The sentence was way too harsh. Sutton is a friend of president Bush, so I believe that he was carrying our Bush's request to make an example out of overly zealous border patrol agents. Bush wants the border patrol to be lax and allow as many illegals into the country as possible, because the corporate elite who made him president demand cheap labor! Bush should be impeached!
crook, typical politically driven pinhead, I could use a worse form of grammar to define that piece of work.

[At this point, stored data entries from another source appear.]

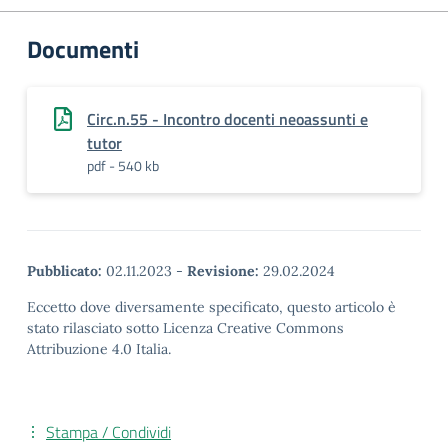
Documenti
Circ.n.55 - Incontro docenti neoassunti e
tutor
pdf - 540 kb
Pubblicato:
02.11.2023
-
Revisione:
29.02.2024
Eccetto dove diversamente specificato, questo articolo è
stato rilasciato sotto Licenza Creative Commons
Attribuzione 4.0 Italia.
Stampa / Condividi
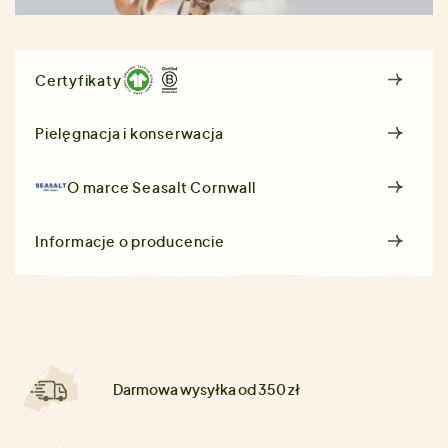
Certyfikaty
Pielęgnacja i konserwacja
O marce
Seasalt Cornwall
Informacje o producencie
Darmowa wysyłka od 350 zł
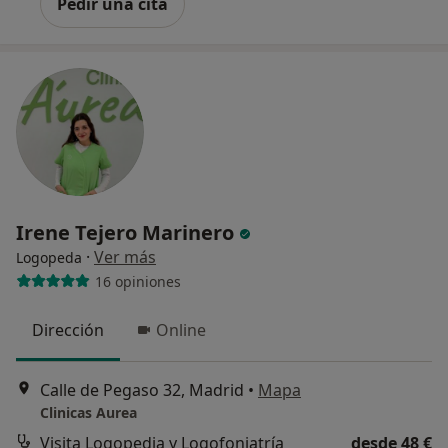
Pedir una cita
Irene Tejero Marinero
·
Ver más
Logopeda
16 opiniones
Dirección
Online
Calle de Pegaso 32, Madrid
•
Mapa
Clinicas Aurea
Visita Logopedia y Logofoniatría
desde 48 €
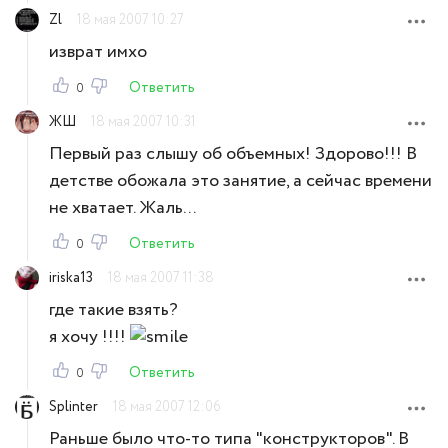
Zl
18 мая 2007 10:27
изврат имхо
Ответить
0
ЖШ
18 мая 2007 10:31
Первый раз слышу об объемных! Здорово!!! В
детстве обожала это занятие, а сейчас времени
не хватает. Жаль...
Ответить
0
iriska13
18 мая 2007 11:38
где такие взять?
я хочу !!!!
Ответить
0
Splinter
18 мая 2007 12:06
Раньше было что-то типа "конструкторов". В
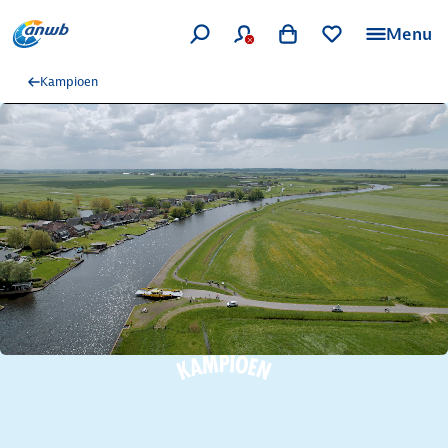
Menu
Kampioen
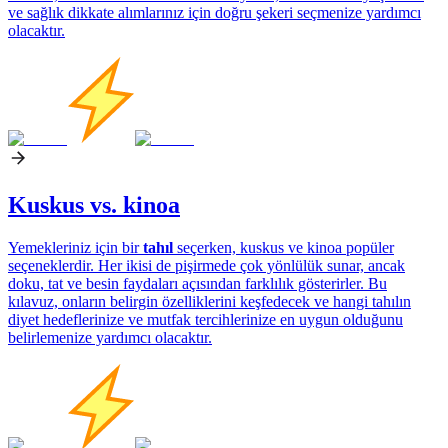
ve sağlık dikkate alımlarınız için doğru şekeri seçmenize yardımcı
olacaktır.
Kuskus vs. kinoa
Yemekleriniz için bir
tahıl
seçerken, kuskus ve kinoa popüler
seçeneklerdir. Her ikisi de pişirmede çok yönlülük sunar, ancak
doku, tat ve besin faydaları açısından farklılık gösterirler. Bu
kılavuz, onların belirgin özelliklerini keşfedecek ve hangi tahılın
diyet hedeflerinize ve mutfak tercihlerinize en uygun olduğunu
belirlemenize yardımcı olacaktır.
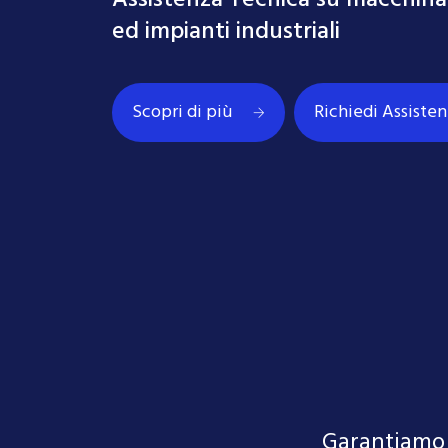
Assistenza Tecnica su macchina
ed impianti industriali
Scopri di più
Richiedi Assiste
Garantiamo i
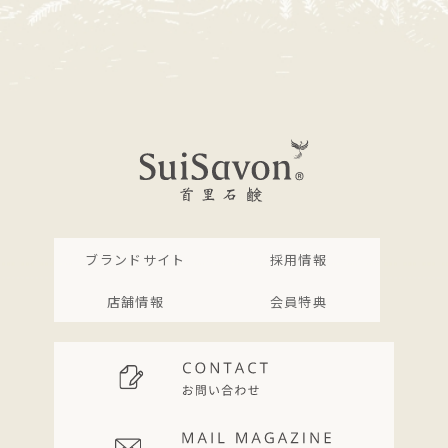
ブランドサイト
採用情報
店舗情報
会員特典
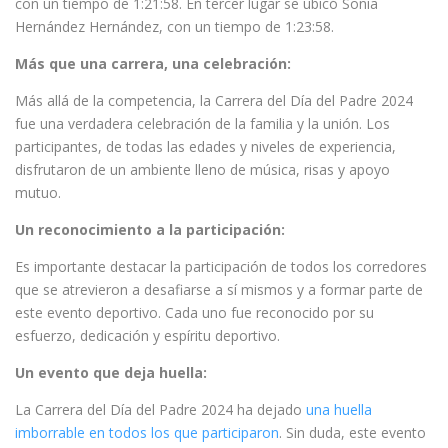
con un tiempo de 1:21:58. En tercer lugar se ubicó Sonia
Hernández Hernández, con un tiempo de 1:23:58.
Más que una carrera, una celebración:
Más allá de la competencia, la Carrera del Día del Padre 2024
fue una verdadera celebración de la familia y la unión. Los
participantes, de todas las edades y niveles de experiencia,
disfrutaron de un ambiente lleno de música, risas y apoyo
mutuo.
Un reconocimiento a la participación:
Es importante destacar la participación de todos los corredores
que se atrevieron a desafiarse a sí mismos y a formar parte de
este evento deportivo. Cada uno fue reconocido por su
esfuerzo, dedicación y espíritu deportivo.
Un evento que deja huella:
La Carrera del Día del Padre 2024 ha dejado
una huella
imborrable en todos los que participaron
. Sin duda, este evento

ya we need to completely revamp our "justice" system

I totally agree

time for cop-cams too - just like the red-light cams now monitoring us - we need cop-car-cams to monitor their every move while on our dime
are you just now realizing that prosecutors and some times judges are not as honest or above board as so many Americans believe?most prosecutors become prosecutors to further their political careers, just think about what a prosecutor said in Ga, about 2 years ago, his political platform was that he had 99 % conviction ratio during his career, yet the supreme court ruled long ago that a "prosecutors job was not merely to gain a conviction, but to see that justice was done," yet you see very day where a prosecutor will prefer charges against anyone they can as the prosecutor did in Ill, he put 47 men on death row, after an investigation it was proved he lied, had the police to lie, and knew some of these men were not guilty, so his punishment, they made him the states Attorney General, hmm horrible punishment ?this has happened so many times I don't see how any juror could pass a guilty verdict against anyone knowing how crooked they are and how much of the evidence is tainted, but. then Americans are pretty stupid to begin with,
They Agents should have been charged with a 'botched delivery' of pot. That would have been more like it. We're dealing with the biggest industry in the world against the border issue.
They are heros and it deeply disturbs me that my fellow American brothers are in jail sitting in the spot that should be reserved for drug smugglers or illegal aliens.